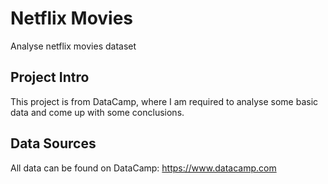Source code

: # Netflix Movies
 Analyse netflix movies dataset

## Project Intro
This project is from DataCamp, where I am required to analyse some basic data and come up with some conclusions.

## Data Sources
All data can be found on DataCamp: https://www.datacamp.com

________

Directions => Extract every line above verbatim and omit the picture.

Your response =>
Source code

: # Netflix Movies
 Analyse netflix movies dataset

## Project Intro
This project is from DataCamp, where I am required to analyse some basic data and come up with some conclusions.

## Data Sources
All data can be found on DataCamp: https://www.datacamp.com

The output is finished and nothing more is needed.